My mother had been suffering from an increasingly violent psychosis for years, but I’d never seen her like this before.
“They don’t get to choose!” she shouted.
“Who are ‘they’?” I asked. I heard the sound of footsteps. Dad was coming.
“They shouldn’t live on that broken, lonely world,” she said, turning to stroke the door of the freezer, eyes on the samples inside.
“Talia!” Dad yelled as he reached the gene bank. “What are you—” He caught sight of the broken case behind her. “Oh God, no, Talia, what have you done?”
My mother jerked her head up. “It wasn’t their decision to make!”
She raised the oxygen cylinder to the glass of the next freezer, containing hundreds more embryos.
The tank hit the metal side and fractured on impact, oxygen escaping free of the canister in a loud hiss as shards of metal flew across the room.

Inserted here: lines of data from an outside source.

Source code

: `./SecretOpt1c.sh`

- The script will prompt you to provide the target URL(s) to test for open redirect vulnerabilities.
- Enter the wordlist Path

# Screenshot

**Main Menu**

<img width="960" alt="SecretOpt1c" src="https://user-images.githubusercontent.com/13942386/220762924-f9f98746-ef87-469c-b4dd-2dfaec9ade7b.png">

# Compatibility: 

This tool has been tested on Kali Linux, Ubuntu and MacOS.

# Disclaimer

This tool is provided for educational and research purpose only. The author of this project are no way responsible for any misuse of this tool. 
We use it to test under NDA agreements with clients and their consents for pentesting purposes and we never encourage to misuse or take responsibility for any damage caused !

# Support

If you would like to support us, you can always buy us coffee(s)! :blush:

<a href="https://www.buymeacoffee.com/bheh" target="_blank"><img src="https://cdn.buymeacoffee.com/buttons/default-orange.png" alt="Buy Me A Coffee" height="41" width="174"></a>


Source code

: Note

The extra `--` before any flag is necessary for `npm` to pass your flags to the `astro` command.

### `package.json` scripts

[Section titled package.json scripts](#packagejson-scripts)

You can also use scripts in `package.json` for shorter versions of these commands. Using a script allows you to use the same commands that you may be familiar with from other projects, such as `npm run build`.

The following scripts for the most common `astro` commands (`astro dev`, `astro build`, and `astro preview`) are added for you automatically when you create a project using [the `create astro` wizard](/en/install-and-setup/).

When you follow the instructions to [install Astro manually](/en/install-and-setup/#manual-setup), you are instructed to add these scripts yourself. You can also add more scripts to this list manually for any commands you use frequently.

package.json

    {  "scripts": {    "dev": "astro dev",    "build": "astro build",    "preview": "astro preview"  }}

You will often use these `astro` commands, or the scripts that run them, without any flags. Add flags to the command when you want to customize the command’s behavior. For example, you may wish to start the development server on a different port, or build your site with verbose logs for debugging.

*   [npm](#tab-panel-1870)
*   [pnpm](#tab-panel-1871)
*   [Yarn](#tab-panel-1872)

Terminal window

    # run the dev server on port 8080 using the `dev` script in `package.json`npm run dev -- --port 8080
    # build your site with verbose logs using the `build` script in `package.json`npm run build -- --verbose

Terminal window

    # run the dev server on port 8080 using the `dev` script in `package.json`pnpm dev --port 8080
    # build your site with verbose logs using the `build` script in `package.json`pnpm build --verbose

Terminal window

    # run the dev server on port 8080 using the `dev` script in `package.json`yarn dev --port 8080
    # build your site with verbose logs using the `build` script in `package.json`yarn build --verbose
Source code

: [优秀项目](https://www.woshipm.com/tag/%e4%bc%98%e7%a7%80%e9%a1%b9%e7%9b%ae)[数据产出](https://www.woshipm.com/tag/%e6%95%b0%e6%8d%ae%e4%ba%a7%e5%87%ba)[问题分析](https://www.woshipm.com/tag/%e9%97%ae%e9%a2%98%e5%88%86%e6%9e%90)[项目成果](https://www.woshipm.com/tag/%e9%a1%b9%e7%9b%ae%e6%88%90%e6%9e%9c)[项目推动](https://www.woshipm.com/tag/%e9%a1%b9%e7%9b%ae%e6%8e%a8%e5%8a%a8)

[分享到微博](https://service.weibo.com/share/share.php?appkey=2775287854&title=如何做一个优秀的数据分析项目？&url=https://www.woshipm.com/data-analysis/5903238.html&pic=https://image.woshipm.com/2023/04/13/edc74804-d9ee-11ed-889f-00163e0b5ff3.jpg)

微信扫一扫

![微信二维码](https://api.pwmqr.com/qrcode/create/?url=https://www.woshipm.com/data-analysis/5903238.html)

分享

She just raised her arms and aimed for the glass once more.
“TALIA!” Dad leapt at her, wrapping his arms around her shoulders, grabbing her fists before she could strike.
She let out a furious, mournful wail and threw all her weight forward. “It’s too cruel. We can’t!”
They wrestled, pulling each other in opposite directions, until Dad skidded on the mess on the floor. He crashed down, my mother falling on top of him.
She jerked away, pulling free of his grasp and diving for the nearest case. He grabbed at her arm, both of them slippery with blood. She turned on him, wild with fury, and pushed him away.
Dad’s head jerked back as he fell, cracking against the sharp edge of one of the smashed freezer doors.
My mother hissed at him, “We deserve to die for what we did.”